What is being asked
Leave the pictures out and reproduce all the entries word for word.
*** Task inputs Section Begins ***
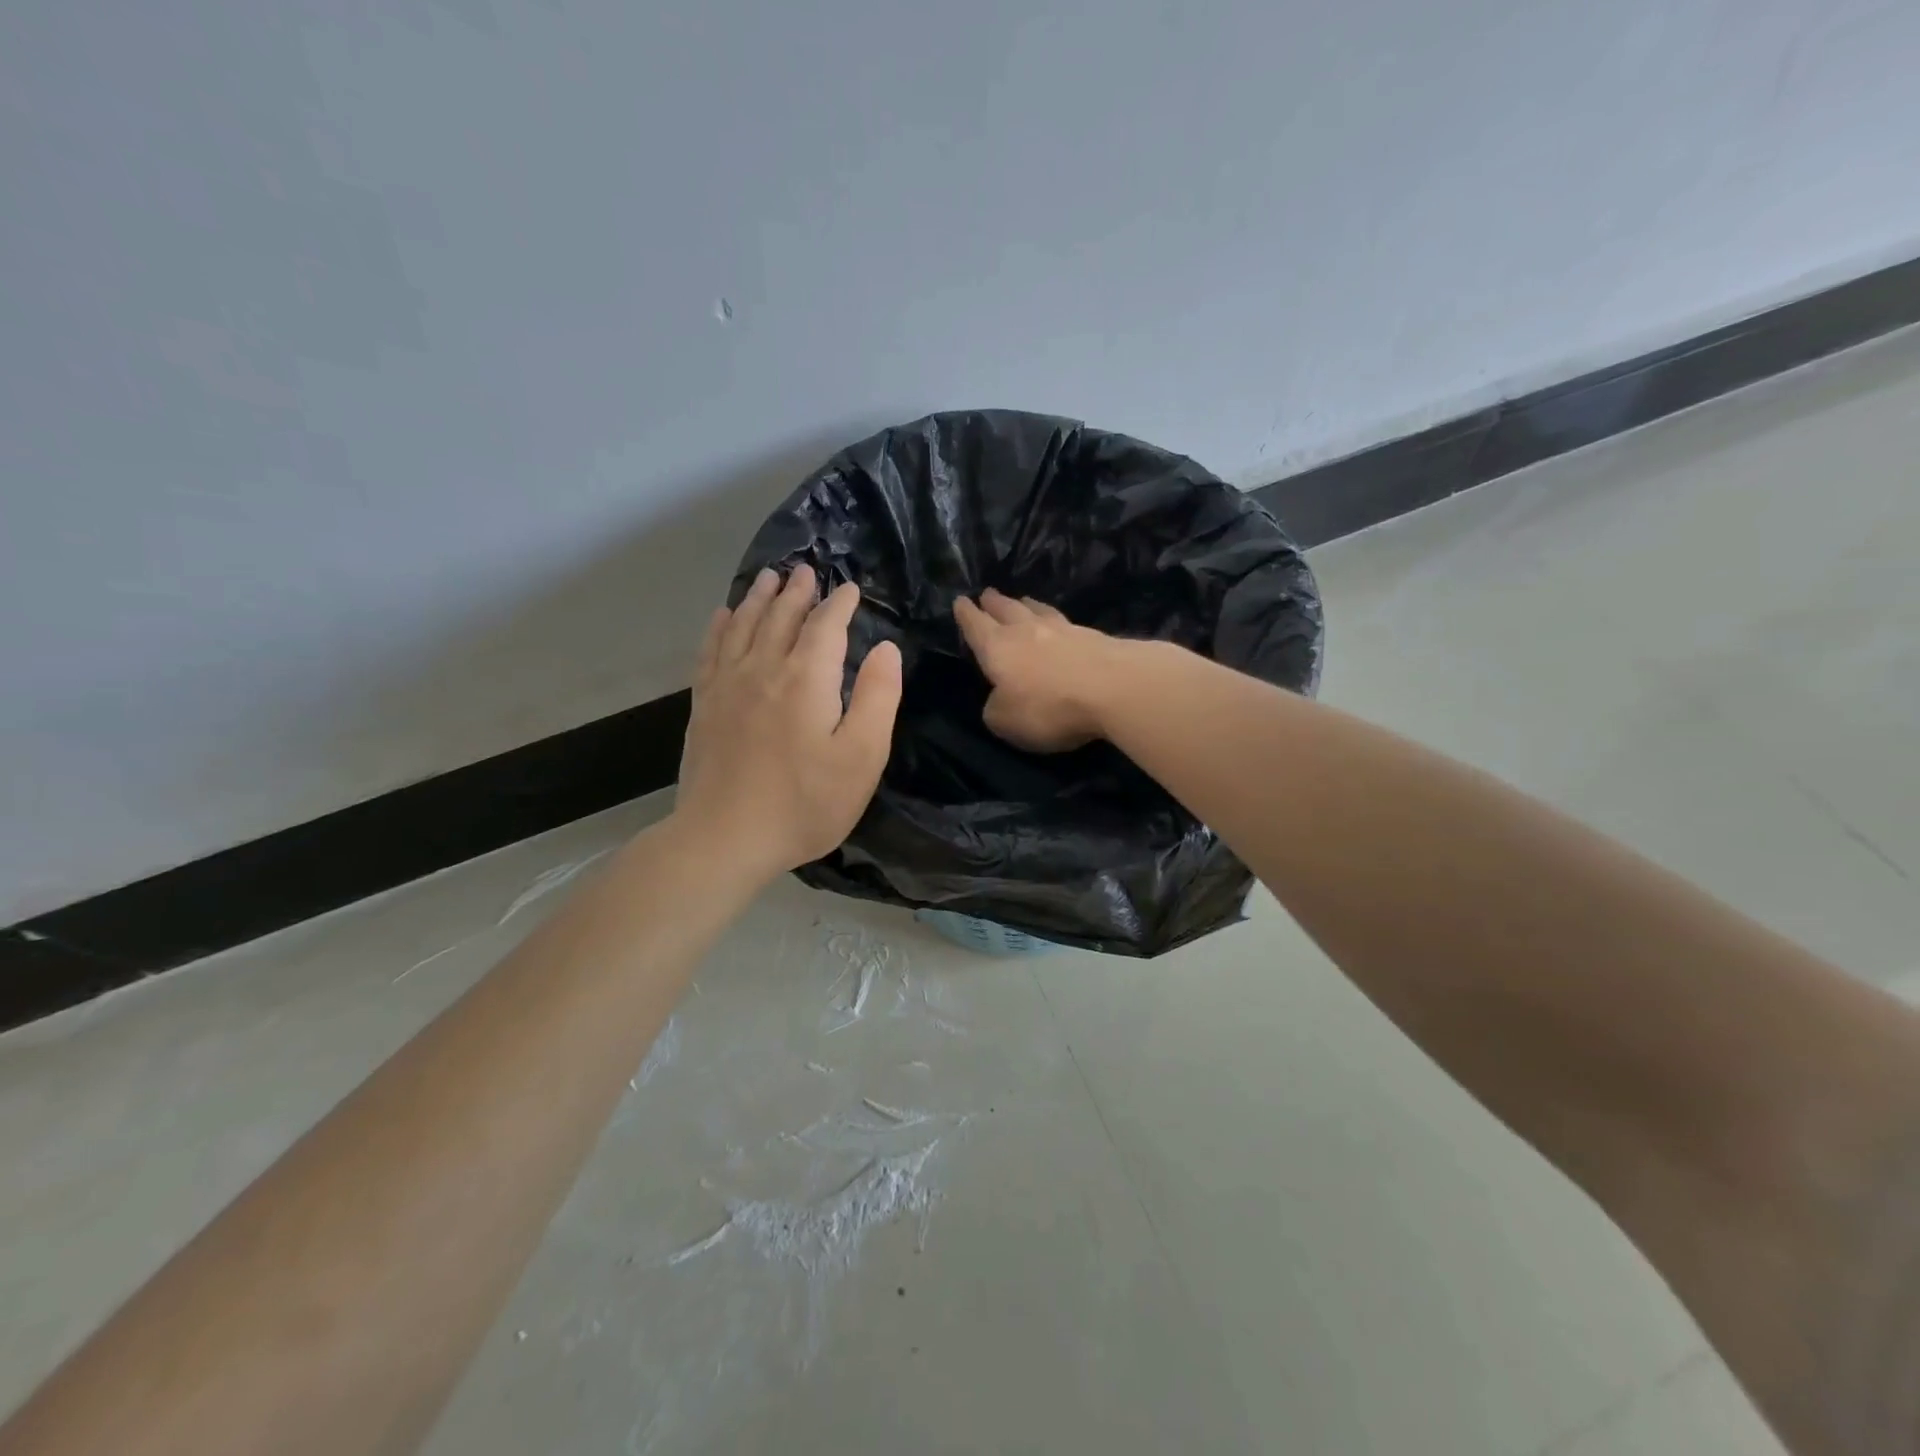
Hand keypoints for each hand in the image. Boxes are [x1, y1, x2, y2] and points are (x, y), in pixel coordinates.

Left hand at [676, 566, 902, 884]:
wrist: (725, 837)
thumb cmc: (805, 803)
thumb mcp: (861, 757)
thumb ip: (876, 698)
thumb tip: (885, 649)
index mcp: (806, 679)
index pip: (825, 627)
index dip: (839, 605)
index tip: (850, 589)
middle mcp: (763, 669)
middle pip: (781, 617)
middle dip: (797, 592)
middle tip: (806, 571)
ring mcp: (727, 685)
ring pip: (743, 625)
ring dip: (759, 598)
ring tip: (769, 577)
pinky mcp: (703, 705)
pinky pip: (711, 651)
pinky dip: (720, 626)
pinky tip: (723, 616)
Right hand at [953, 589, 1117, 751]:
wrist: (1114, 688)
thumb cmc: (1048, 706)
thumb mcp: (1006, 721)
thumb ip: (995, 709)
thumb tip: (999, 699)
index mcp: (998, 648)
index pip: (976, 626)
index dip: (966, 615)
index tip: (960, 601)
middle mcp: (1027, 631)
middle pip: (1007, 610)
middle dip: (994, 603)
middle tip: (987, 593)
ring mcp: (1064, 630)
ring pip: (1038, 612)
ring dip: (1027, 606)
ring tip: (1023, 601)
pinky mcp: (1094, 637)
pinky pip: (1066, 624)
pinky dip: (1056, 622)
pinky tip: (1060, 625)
*** Task inputs Section Ends ***
Result of the task
Hand keypoints for each hand in the image. Boxes are [x1, y1, x2, y2] and points are (x, y), in pixel coordinates.

Left hand at [676, 566, 902, 884]:
wrist: (725, 837)
thumb cmc: (805, 803)
thumb mcp: (861, 757)
thumb ip: (876, 698)
thumb tip: (885, 649)
index mcp: (806, 679)
index pip: (825, 627)
index dip: (839, 605)
index tip: (850, 589)
middle mcp: (763, 669)
middle pip: (781, 617)
middle dip: (797, 592)
middle tip: (806, 571)
ring mcp: (727, 685)
ring pip: (743, 625)
ring dip: (759, 598)
ring tip: (769, 577)
pinky mcp: (703, 705)
pinky pip: (711, 651)
pinky dip: (720, 626)
pinky tip: (723, 616)
Right hand at [953, 589, 1117, 751]:
wrist: (1114, 688)
thumb cmc: (1048, 706)
thumb mcp: (1006, 721)
thumb ip: (995, 709)
thumb tip: (999, 699)
index mcp: (998, 648)
index pip: (976, 626)
index dip: (966, 615)
index tip: (960, 601)
middle mcp: (1027, 631)
middle pip: (1007, 610)
middle dip: (994, 603)
middle tip: (987, 593)
ring mcp: (1064, 630)
ring pip: (1038, 612)
ring dip: (1027, 606)
ring tip: (1023, 601)
pinky mcp: (1094, 637)
pinky pip: (1066, 624)
pinky dip: (1056, 622)
pinky tip: (1060, 625)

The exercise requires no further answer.